Lawson Mabhena in ADDIS ABABA, Ethiopia
International peace and cooperation can only be enhanced through dialogue, not sanctions, President Mnangagwa told the African Union (AU) Summit.
In his address on the second day of the meeting of the Assembly of the African Union (AU) yesterday, President Mnangagwa called for the unconditional removal of the unilateral sanctions that have been stifling economic growth for two decades.
He said his Government was engaging the United States (US) and the European Union (EU) to restore relations and end sanctions.
On Sunday, Zimbabwe officially joined the African Continental Free Trade Area (AfCFTA) despite outstanding issues, including sanctions.
“We would like to express our solidarity with the people and governments of Sudan, South Sudan, Somalia, Burundi and Cuba who are equally suffering from similar unilateral sanctions. These imposed sanctions have been on for two decades now.
“The European Union has taken positive steps to repeal their sanctions regime. We urge them to complete the process by removing the remaining measures against Zimbabwe. My administration has engaged the EU and USA with a view to normalise our bilateral relations and put the past behind us,” the President said.
“To enhance international peace and cooperation, dialogue, not sanctions is the right approach.”
President Mnangagwa apprised the assembly on the progress on cross-cutting political, economic, legislative and media reforms his Government has been implementing since November 2017 when he assumed office.
“In our quest to enhance national cohesion, unity and political tolerance, we have established the Political Actors Dialogue (POLAD) platform which brings together the various political actors in our country.
“Meanwhile, our efforts to review the economy are ongoing and the ease of doing business has improved as acknowledged by the Global Index on Ease of Doing Business.
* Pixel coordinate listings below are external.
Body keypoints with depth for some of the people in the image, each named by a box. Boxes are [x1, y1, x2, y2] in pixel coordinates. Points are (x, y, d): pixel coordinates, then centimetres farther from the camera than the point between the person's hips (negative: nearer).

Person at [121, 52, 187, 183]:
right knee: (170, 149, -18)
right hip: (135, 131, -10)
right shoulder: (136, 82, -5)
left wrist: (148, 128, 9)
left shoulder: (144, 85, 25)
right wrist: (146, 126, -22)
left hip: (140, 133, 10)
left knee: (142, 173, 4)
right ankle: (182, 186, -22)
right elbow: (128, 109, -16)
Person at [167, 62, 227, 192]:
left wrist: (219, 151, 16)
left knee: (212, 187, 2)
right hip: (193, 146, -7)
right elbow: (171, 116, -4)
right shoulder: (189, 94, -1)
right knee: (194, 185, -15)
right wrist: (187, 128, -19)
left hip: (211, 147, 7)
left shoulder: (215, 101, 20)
We have opened up media space to more players under the new dispensation,” he said.
“Zimbabwe is therefore fully committed to continue those voluntary reforms because they are good for our people and further facilitate sustainable development, national unity and peace.”
The reform agenda got a major boost on Saturday, when Zimbabwe acceded to the African Peer Review Mechanism (APRM), while President Mnangagwa further committed to wrapping up the alignment of all national statutes and laws to the new Constitution by end of June.
The 33rd Ordinary Session of the Assembly of Heads of State and Government of the AU opened on Sunday at the AU Headquarters.
The summit, which ended yesterday, was being held under this year’s theme: “Silencing the Guns: Creating Conducive Conditions for Africa’s Development.”
Silencing the Guns is a commitment to achieve the aspirations of Africa’s Agenda 2063.